• WHAT YOU WILL DO: Would you go through the records below and copy each line with the string "down"?

• SUPPLIED RECORDS:
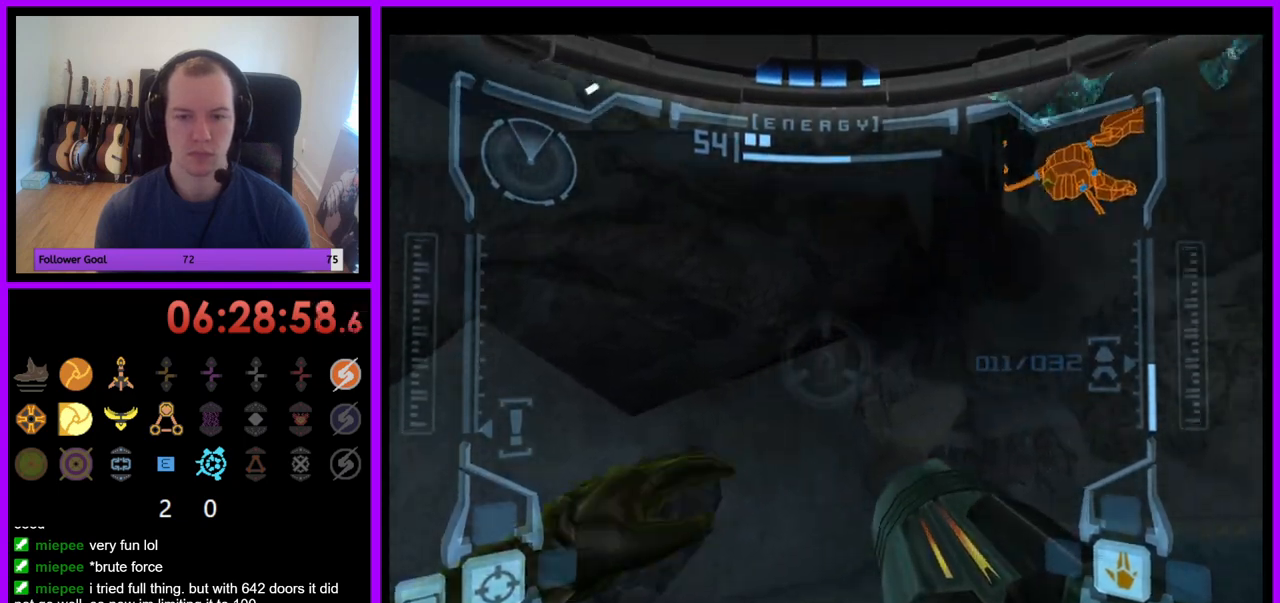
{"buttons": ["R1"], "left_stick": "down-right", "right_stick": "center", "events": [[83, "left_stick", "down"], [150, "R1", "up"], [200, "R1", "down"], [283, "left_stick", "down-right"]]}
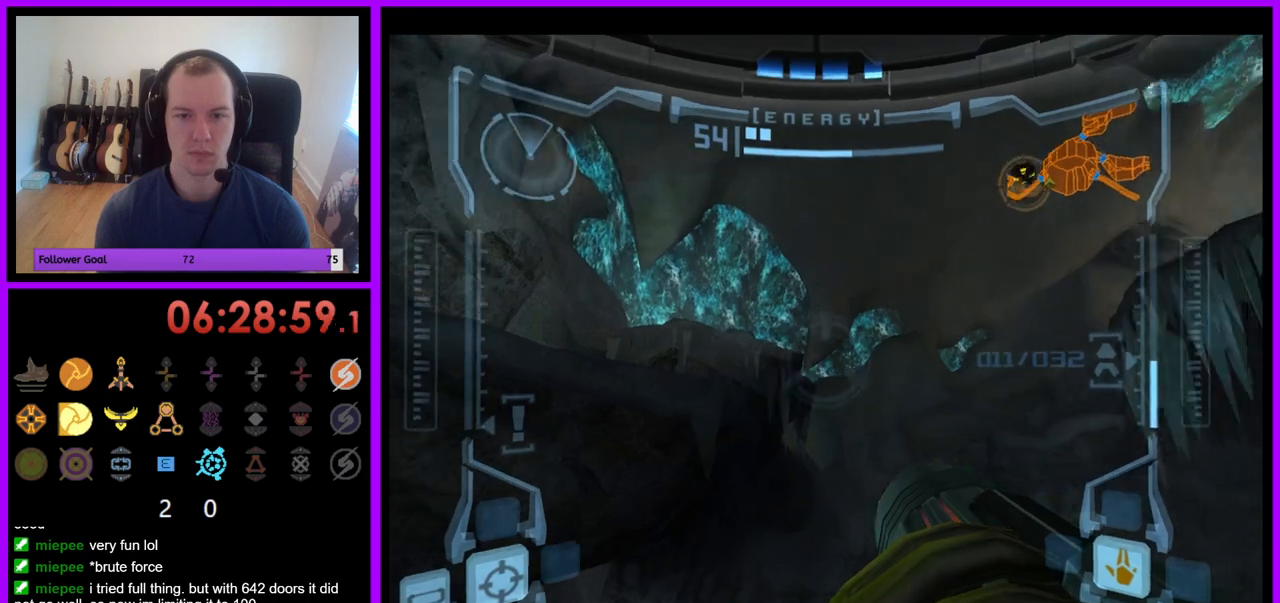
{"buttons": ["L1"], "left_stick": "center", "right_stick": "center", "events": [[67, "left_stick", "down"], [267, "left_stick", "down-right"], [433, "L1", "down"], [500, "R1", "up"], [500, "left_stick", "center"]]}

--

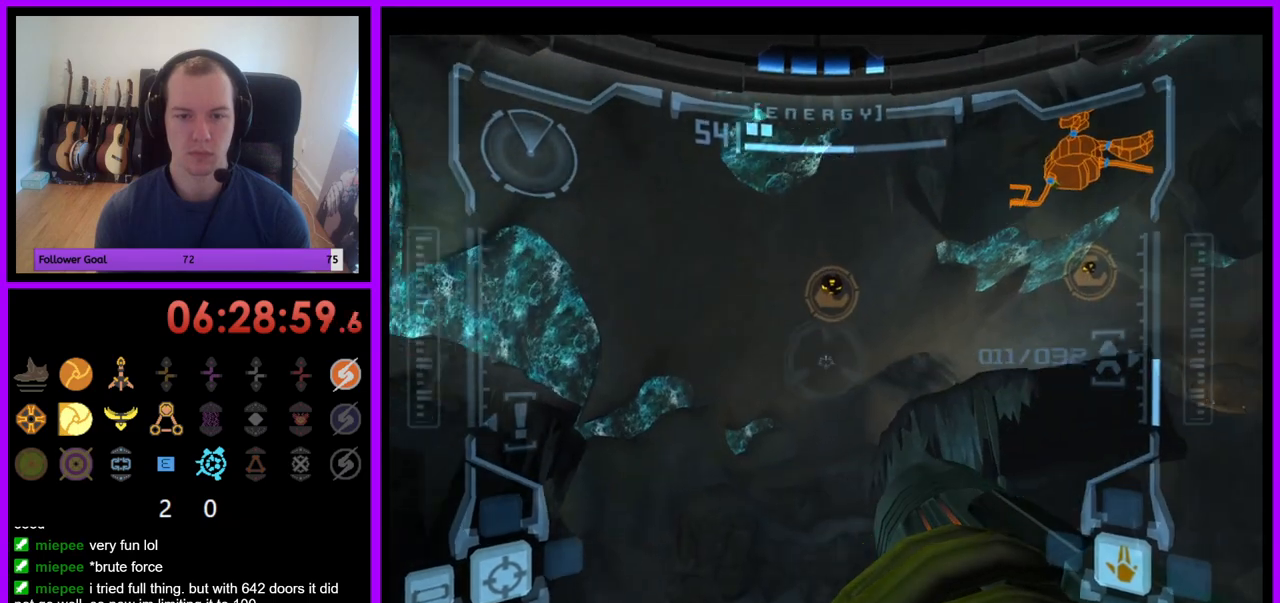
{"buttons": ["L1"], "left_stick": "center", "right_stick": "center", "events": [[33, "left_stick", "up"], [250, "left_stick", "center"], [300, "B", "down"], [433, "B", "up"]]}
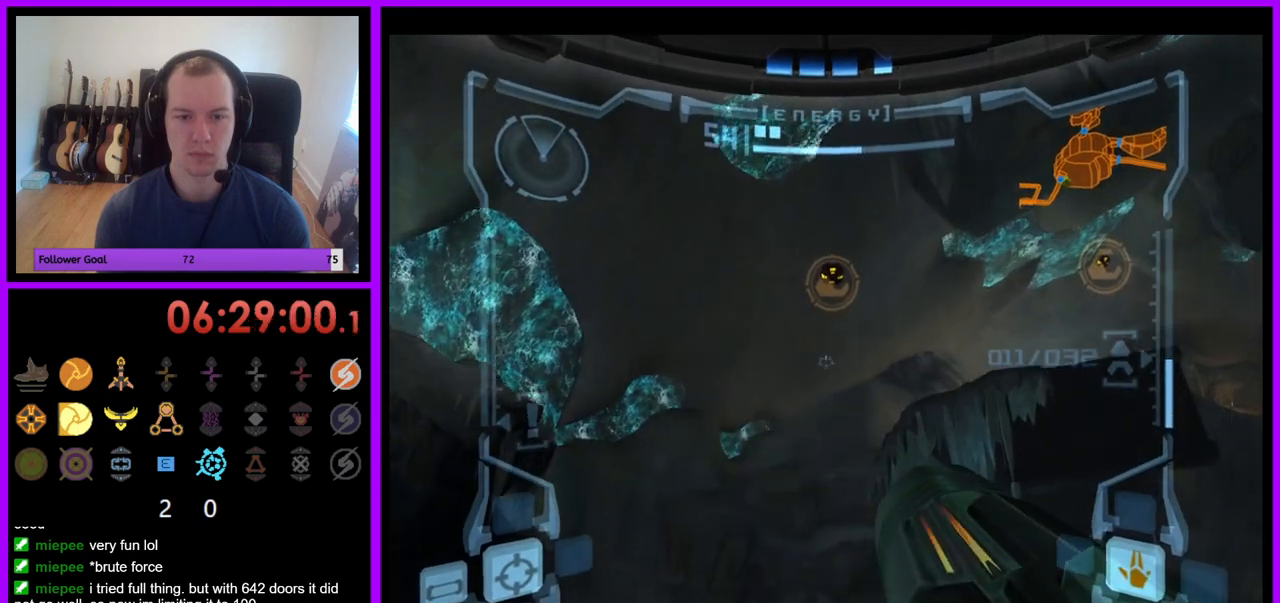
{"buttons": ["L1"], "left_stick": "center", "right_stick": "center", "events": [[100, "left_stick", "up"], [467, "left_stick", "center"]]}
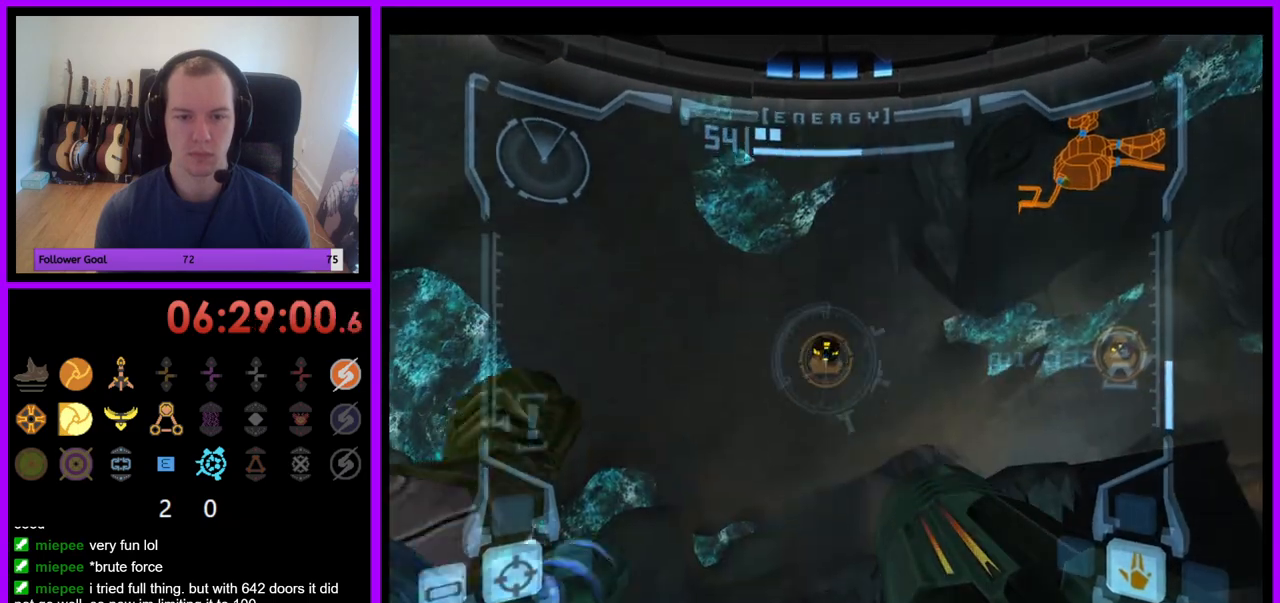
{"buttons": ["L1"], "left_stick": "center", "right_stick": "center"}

• OUTPUT:
{"buttons": ["R1"], "left_stick": "down-right", "right_stick": "center", "events": [[83, "left_stick", "down"], [150, "R1", "up"], [200, "R1", "down"], [283, "left_stick", "down-right"]]}
{"buttons": ["L1"], "left_stick": "center", "right_stick": "center", "events": [[67, "left_stick", "down"], [267, "left_stick", "down-right"], [433, "L1", "down"], [500, "R1", "up"], [500, "left_stick", "center"]]}
{"buttons": ["L1"], "left_stick": "center", "right_stick": "center", "events": [[33, "left_stick", "up"], [250, "left_stick", "center"], [300, "B", "down"], [433, "B", "up"]]}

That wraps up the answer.